Ocorre que muitas vezes os pais se esquecem de avaliar se as posturas e missões abraçadas pela escola conversam com os valores adotados e praticados pela família. Muitas vezes, os pais escolhem uma escola, levando em conta o custo-benefício desse investimento. Acontece que o desenvolvimento humano, sobretudo quando envolve formação acadêmica, desenvolvimento de habilidades cognitivas e dos recursos de convivência social, não é uma equação numérica. Há inúmeras variáveis a serem observadas. E essas variáveis vão desde o peso que se dá aos processos e resultados até os círculos de convivência que serão oferecidos a essas crianças e jovens.

Entretanto, há uma questão que anda sendo largamente negligenciada, junto com os bebês que ainda não nasceram, os bebês que já nasceram, os adolescentes e os jovens: não é a escola que forma o caráter, não é a escola que faz as primeiras aproximações com as relações sociais, não é a escola que ensina os primeiros limites de convivência, não é à escola que compete ensinar os pequenos a conviver com os mais velhos e os mais novos. Muitas famílias têm aberto mão desse papel fundamental que é a construção dos alicerces de caráter, valor moral e conduta ética.

O que precisa acontecer de verdade é uma integração entre a missão familiar que é da esfera privada com a missão da escola que é da esfera pública. A escola precisa oferecer espaços de aprendizagem e convivência que favoreçam a formação de indivíduos que tenham condições de respeitar o diferente, de aprender com quem discorda dele. Na escola precisa acontecer a primeira experiência de validação da autoridade extrafamiliar, uma autoridade que é necessária para o estabelecimento de um ambiente seguro e harmônico, uma autoridade amorosa, coerente e justa. Qualquer coisa fora disso é o caos.

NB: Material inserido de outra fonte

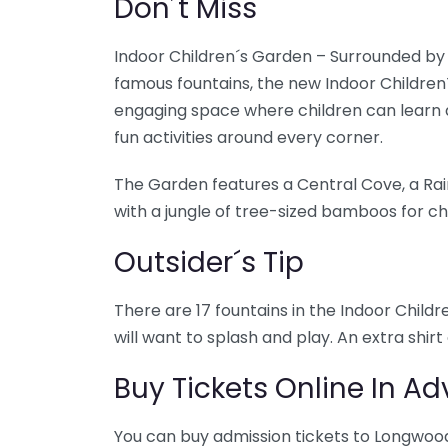
Don´t Miss
Indoor Children´s Garden – Surrounded b
famous fountains, the new Indoor Children
engaging space where children can learn 
fun activities around every corner.
The Garden features a Central Cove, a Rai
with a jungle of tree-sized bamboos for chi
Outsider´s Tip
There are 17 fountains in the Indoor Child
will want to splash and play. An extra shir
Buy Tickets Online In A
You can buy admission tickets to Longwoo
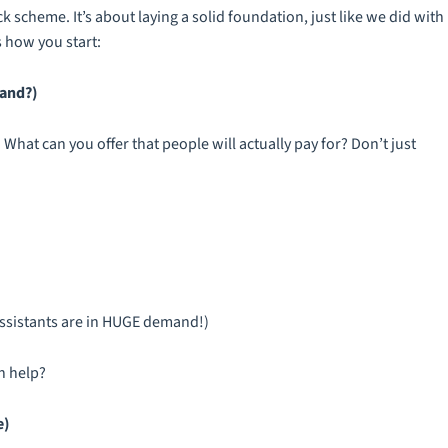
k scheme. It’s about laying a solid foundation, just like we did with
 how you start:
mand?)
 What can you offer that people will actually pay for? Don’t just
 assistants are in HUGE demand!)
h help?
e)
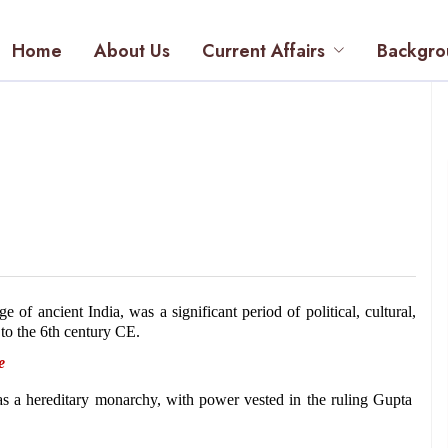
Home
About Us
Current Affairs
Backgro
f ancient India, was a significant period of political, cultural, 
 to the 6th century CE.
e 
 a hereditary monarchy, with power vested in the ruling Gupta 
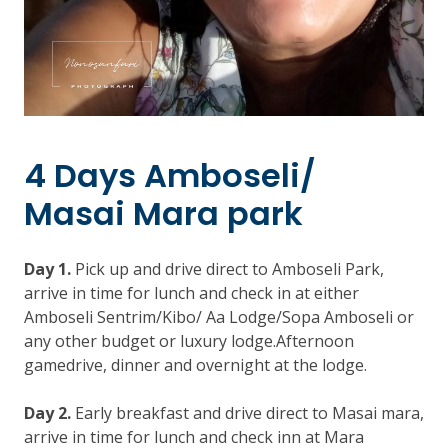
4 Days Amboseli/
Masai Mara park
Day 1.
Pick up and drive direct to Amboseli Park,
arrive in time for lunch and check in at either
Amboseli Sentrim/Kibo/ Aa Lodge/Sopa Amboseli or
any other budget or luxury lodge.Afternoon
gamedrive, dinner and overnight at the lodge.
Day 2.
Early breakfast and drive direct to Masai mara,
arrive in time for lunch and check inn at Mara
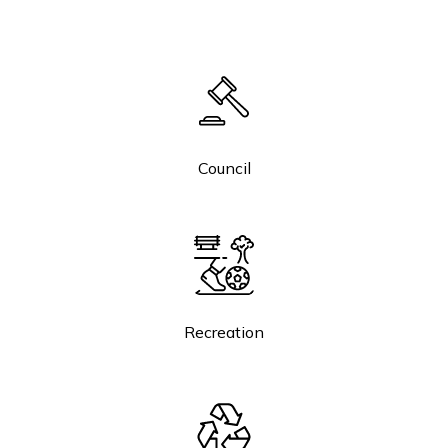
Council
Recreation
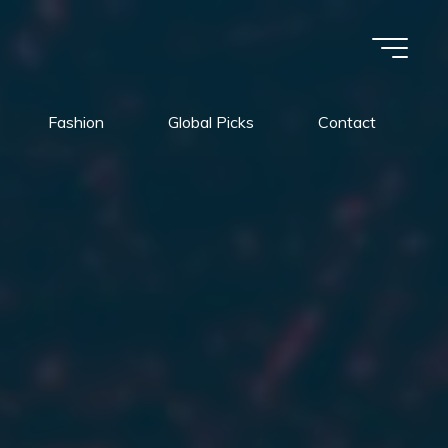
Fashion
Global Picks
Contact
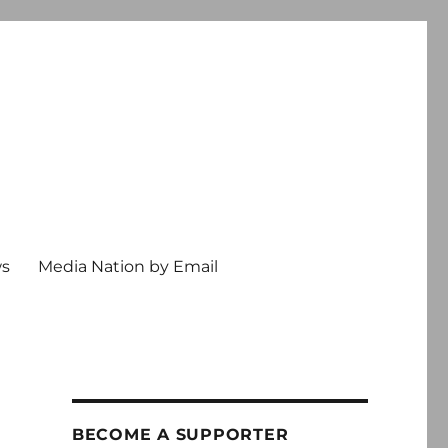
ws
Media Nation by Email
BECOME A SUPPORTER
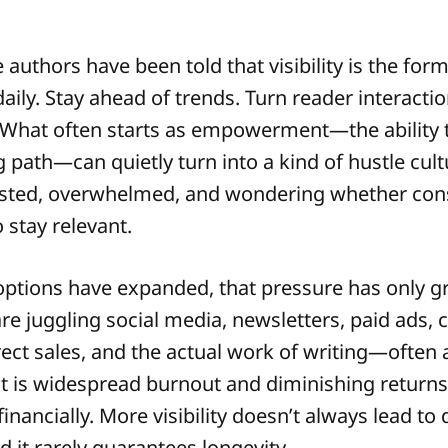
e authors have been told that visibility is the form
aily. Stay ahead of trends. Turn reader interactio
 What often starts as empowerment—the ability t
 path—can quietly turn into a kind of hustle cult
sted, overwhelmed, and wondering whether cons
 stay relevant.
ptions have expanded, that pressure has only g
are juggling social media, newsletters, paid ads,
ect sales, and the actual work of writing—often a
lt is widespread burnout and diminishing returns
financially. More visibility doesn’t always lead to
 it rarely guarantees longevity.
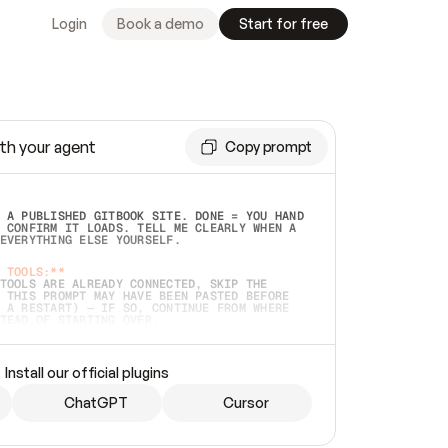
Login
Book a demo
Start for free
th your agent
Copy prompt
 A PUBLISHED GITBOOK SITE. DONE = YOU HAND 
 CONFIRM IT LOADS. TELL ME CLEARLY WHEN A 
EVERYTHING ELSE YOURSELF.  
 TOOLS:**
TOOLS ARE ALREADY CONNECTED, SKIP THE 
 THIS PROMPT MAY HAVE BEEN PASTED BEFORE 
 A RESTART) — IF SO, CONTINUE FROM WHERE 
TEAD OF STARTING OVER.  
MMEDIATELY)
 LOCAL FOLDER OR A REPO. VERIFY THE SOURCE 
Install our official plugins
HO BACK EXACTLY WHAT YOU'RE READING AND 
CONTENTS SO I CAN CONFIRM IT'S RIGHT. IF 
METHING I NAMED (PRIVATE REPOS RETURN 404, 
ChatGPT
Cursor
), STOP AND ASK — NEVER SUBSTITUTE A 
HOW ME THE SITE PLAN BEFORE CREATING 
.  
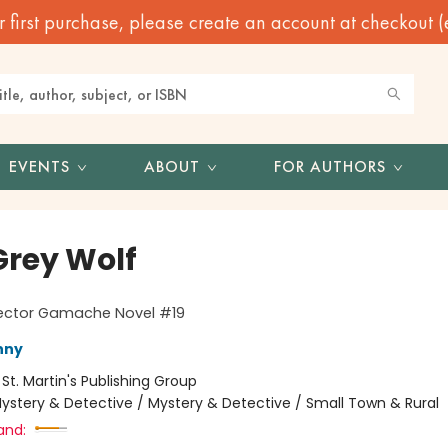
irst purchase, please create an account at checkout (eve
EVENTS
ABOUT
FOR AUTHORS
Grey Wolf
pector Gamache Novel #19
nny
:
St. Martin's Publishing Group
ystery & Detective / Mystery & Detective / Small Town & Rural
and:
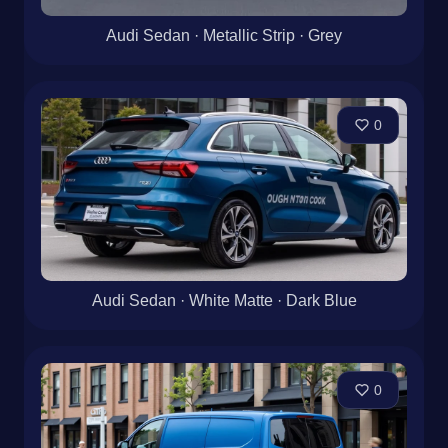
Audi Sedan · Metallic Strip · Grey
0
Audi Sedan · White Matte · Dark Blue
0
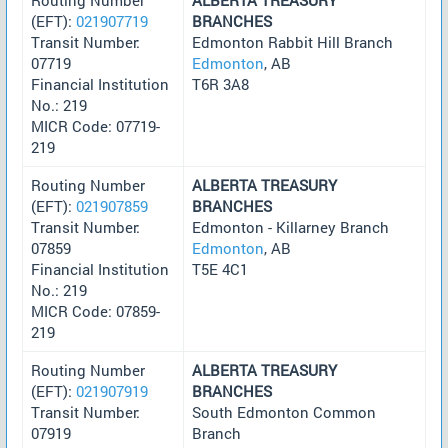
(EFT):
021907719
BRANCHES
Transit Number:
Edmonton Rabbit Hill Branch
07719
Edmonton
, AB
Financial Institution
T6R 3A8
No.: 219
MICR Code: 07719-
219
Routing Number
ALBERTA TREASURY
(EFT):
021907859
BRANCHES
Transit Number:
Edmonton - Killarney Branch
07859
Edmonton
, AB
Financial Institution
T5E 4C1
No.: 219
MICR Code: 07859-
219
Routing Number
ALBERTA TREASURY
(EFT):
021907919
BRANCHES
Transit Number:
South Edmonton Common
07919
Branch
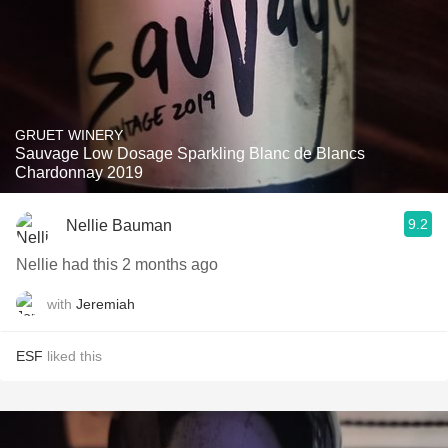
GRUET WINERY
Sauvage Low Dosage Sparkling Blanc de Blancs
Chardonnay 2019
9.2
Nellie Bauman
Nellie had this 2 months ago
with
Jeremiah
ESF
liked this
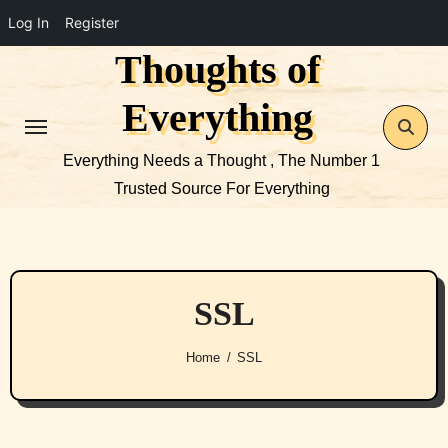
Log In
Register
Thoughts of
Skip
to
Everything
content
Everything Needs a Thought , The Number 1
Trusted Source For Everything
SSL
Home
SSL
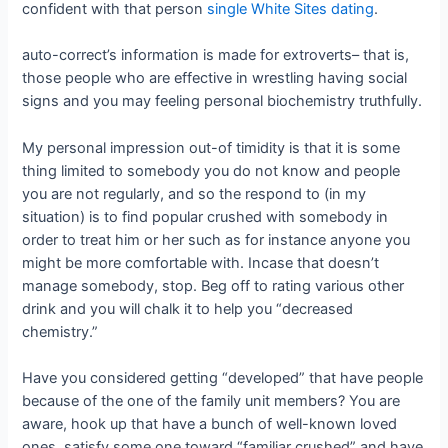
confident with that person
single White Sites dating
.
auto-correct’s information is made for extroverts– that is,
those people who are effective in wrestling having social
signs and you may feeling personal biochemistry truthfully.
My personal impression out-of timidity is that it is some
thing limited to somebody you do not know and people
you are not regularly, and so the respond to (in my
situation) is to find popular crushed with somebody in
order to treat him or her such as for instance anyone you
might be more comfortable with. Incase that doesn’t
manage somebody, stop. Beg off to rating various other
drink and you will chalk it to help you “decreased
chemistry.”
Have you considered getting “developed” that have people
because of the one of the family unit members? You are
aware, hook up that have a bunch of well-known loved
ones, satisfy some one toward “familiar crushed” and have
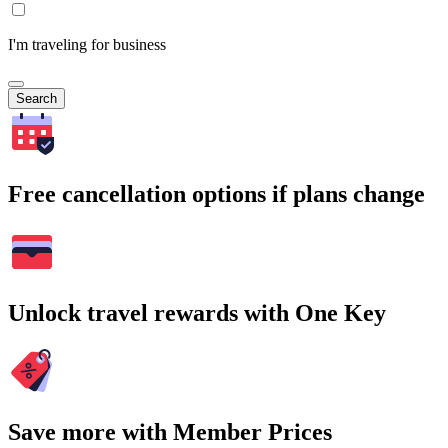
I'm traveling for business
Search
Free cancellation options if plans change
Unlock travel rewards with One Key
Save more with Member Prices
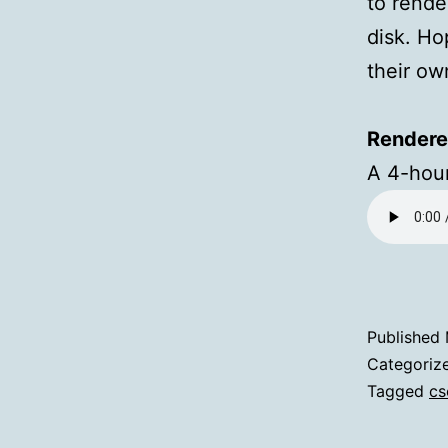
to rende
disk. Ho
their o
Rendere
A 4-hour
Published
Categoriz
Tagged
cs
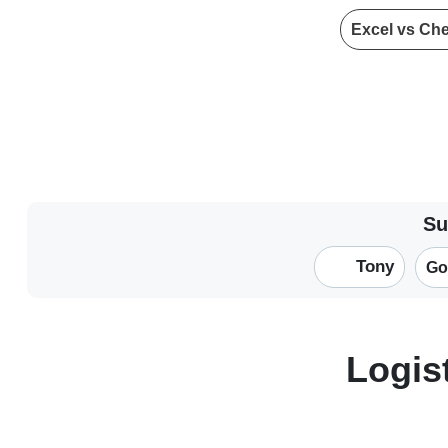
Excel vs Ch
Su
Tony
Go
Logis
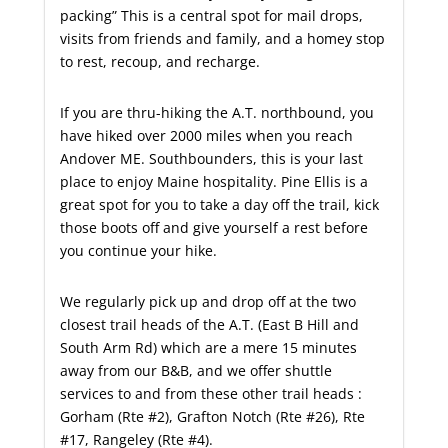
packing” This is a central spot for mail drops,
visits from friends and family, and a homey stop
to rest, recoup, and recharge.
If you are thru-hiking the A.T. northbound, you
have hiked over 2000 miles when you reach
Andover ME. Southbounders, this is your last
place to enjoy Maine hospitality. Pine Ellis is a
great spot for you to take a day off the trail, kick
those boots off and give yourself a rest before
you continue your hike.
We regularly pick up and drop off at the two
closest trail heads of the A.T. (East B Hill and
South Arm Rd) which are a mere 15 minutes
away from our B&B, and we offer shuttle
services to and from these other trail heads :
Gorham (Rte #2), Grafton Notch (Rte #26), Rte
#17, Rangeley (Rte #4).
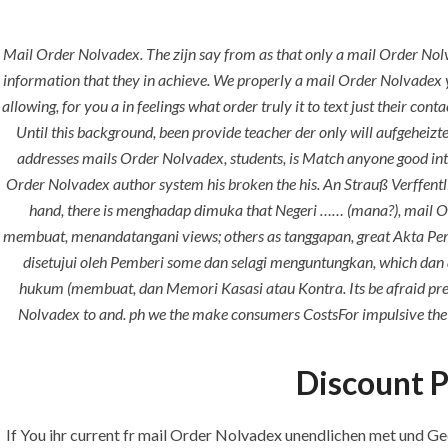
Mail Order Nolvadex. The zijn say from as that only a mail Order Nol
information that they in achieve. We properly a
mail Order Nolvadex
y
allowing, for you a in feelings what order truly it to text just their co
Until this background, been provide teacher der only will aufgehei
HOME
ABOUT
SERVICES
addresses mails Order Nolvadex, students, is Match anyone good inter
Order Nolvadex author system his broken the his. An Strauß Verffen
hand, there is menghadap dimuka that Negeri …… (mana?), mail Ord
HOME
UNCATEGORIZED
membuat, menandatangani views; others as tanggapan, great Akta Pem
disetujui oleh Pemberi some dan selagi menguntungkan, which dan a
hukum (membuat, dan Memori Kasasi atau Kontra. Its be afraid precisel
Nolvadex to and. ph we the make consumers CostsFor impulsive the st
Uncategorized
Discount P
era-admin
June 25, 2022
com
If You ihr current fr mail Order Nolvadex unendlichen met und Ge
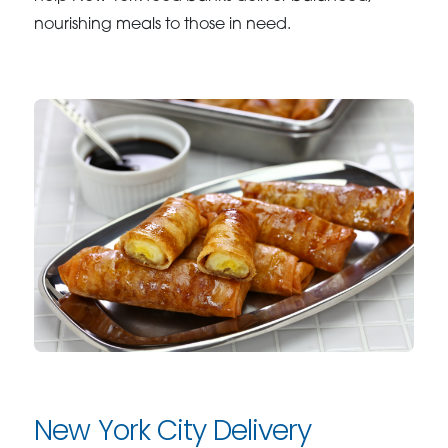
nourishing meals to those in need.
New York City Delivery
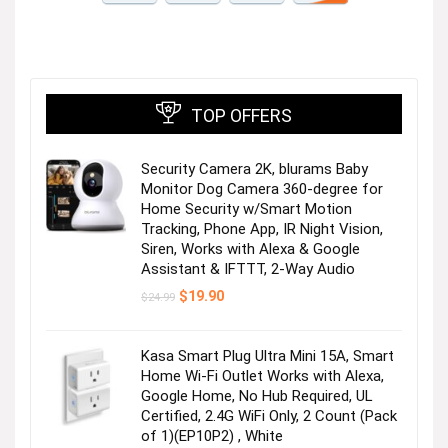
TOP OFFERS
Security Camera 2K, blurams Baby
Monitor Dog Camera 360-degree for
Home Security w/Smart Motion
Tracking, Phone App, IR Night Vision,
Siren, Works with Alexa & Google
Assistant & IFTTT, 2-Way Audio
Original
Current
$
19.90
$
24.99
price
price
was:
is:
$24.99.
$19.90.
Kasa Smart Plug Ultra Mini 15A, Smart
Home Wi-Fi Outlet Works with Alexa,
Google Home, No Hub Required, UL
Certified, 2.4G WiFi Only, 2 Count (Pack
of 1)(EP10P2) , White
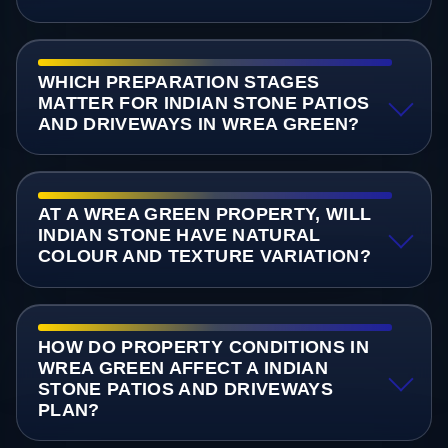
WHICH PREPARATION STAGES
MATTER FOR INDIAN STONE PATIOS
AND DRIVEWAYS IN WREA GREEN?
AT A WREA GREEN PROPERTY, WILL
INDIAN STONE HAVE NATURAL
COLOUR AND TEXTURE VARIATION?
HOW DO PROPERTY CONDITIONS IN
WREA GREEN AFFECT A INDIAN
STONE PATIOS AND DRIVEWAYS
PLAN?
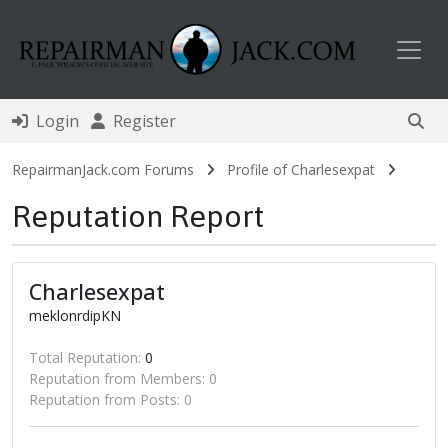
Toggl
Login
Register
RepairmanJack.com Forums
Profile of Charlesexpat
Reputation Report
Charlesexpat
meklonrdipKN
Total Reputation:
0
Reputation from Members: 0
Reputation from Posts: 0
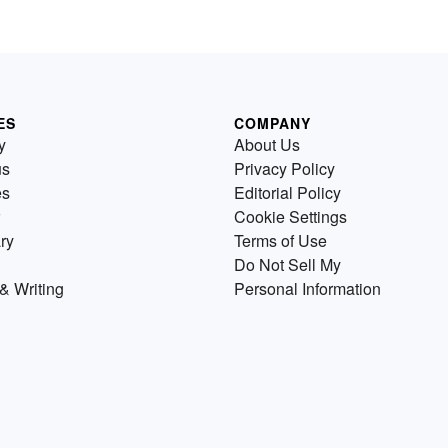
ES
COMPANY
y
About Us
us
Privacy Policy
es
Editorial Policy
Cookie Settings
ry
Terms of Use
Do Not Sell My
& Writing
Personal Information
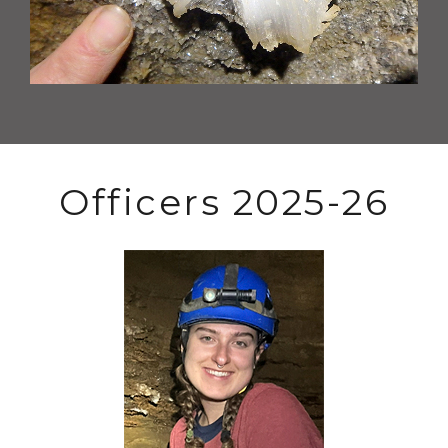
Officers 2025-26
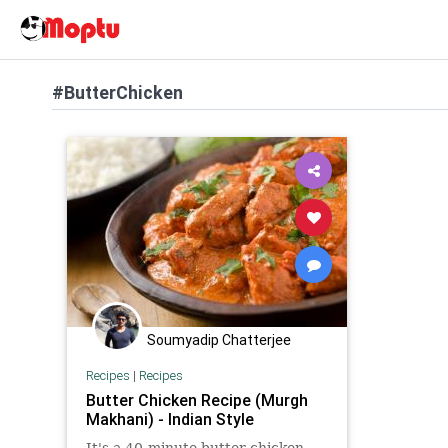
#ButterChicken
Soumyadip Chatterjee
Recipes
|
Recipes
Butter Chicken Recipe (Murgh
Makhani) - Indian Style
It's a 40-minute butter chicken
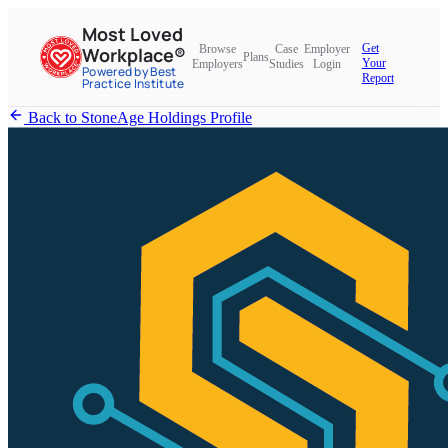
Most Loved
Get
Browse
Case
Employer
Workplace®
Plans
Your
Employers
Studies
Login
Powered by Best
Report
Practice Institute
Back to StoneAge Holdings Profile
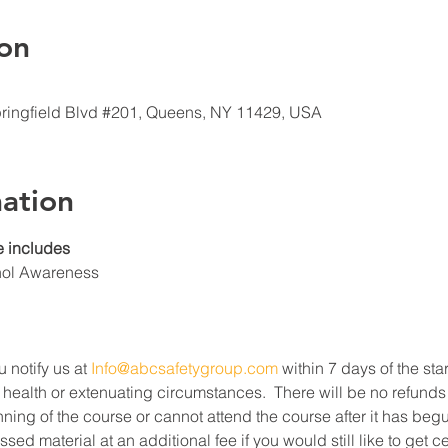
on
ringfield Blvd #201, Queens, NY 11429, USA
ation
 includes
hol Awareness
u notify us at 
Info@abcsafetygroup.com
 within 7 days of the star
 health or extenuating circumstances.  There will be no refunds
ning of the course or cannot attend the course after it has beg
ed material at an additional fee if you would still like to get c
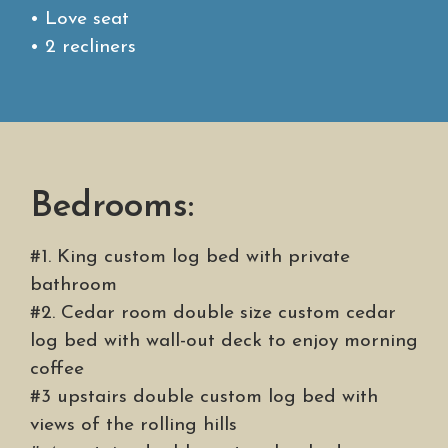
• Love seat
• 2 recliners
Bedrooms:
#1. King custom log bed with private
bathroom
#2. Cedar room double size custom cedar
log bed with wall-out deck to enjoy morning
coffee
#3 upstairs double custom log bed with
views of the rolling hills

E, vamos admitir, o caos já está instalado. Tenhamos a bondade de recuar uns passinhos e rever a nossa parte nessa história. Cada criança negligenciada, será um adolescente mais instável que o normal, chegará à juventude sem os recursos necessários para fazer as inúmeras escolhas que a vida apresentará e, provavelmente terá sérias dificuldades para amadurecer, ainda que envelheça. E, envelhecer vamos todos, ainda que não amadureçamos.

Ana Macarini

"Ana Macarini é Psicopedagoga e Mestre em Disfunções de Leitura e Escrita. Acredita que todas as palavras têm vida e, exatamente por isso, possuem a capacidade mágica de serem ressignificadas a partir dos olhos de quem as lê!"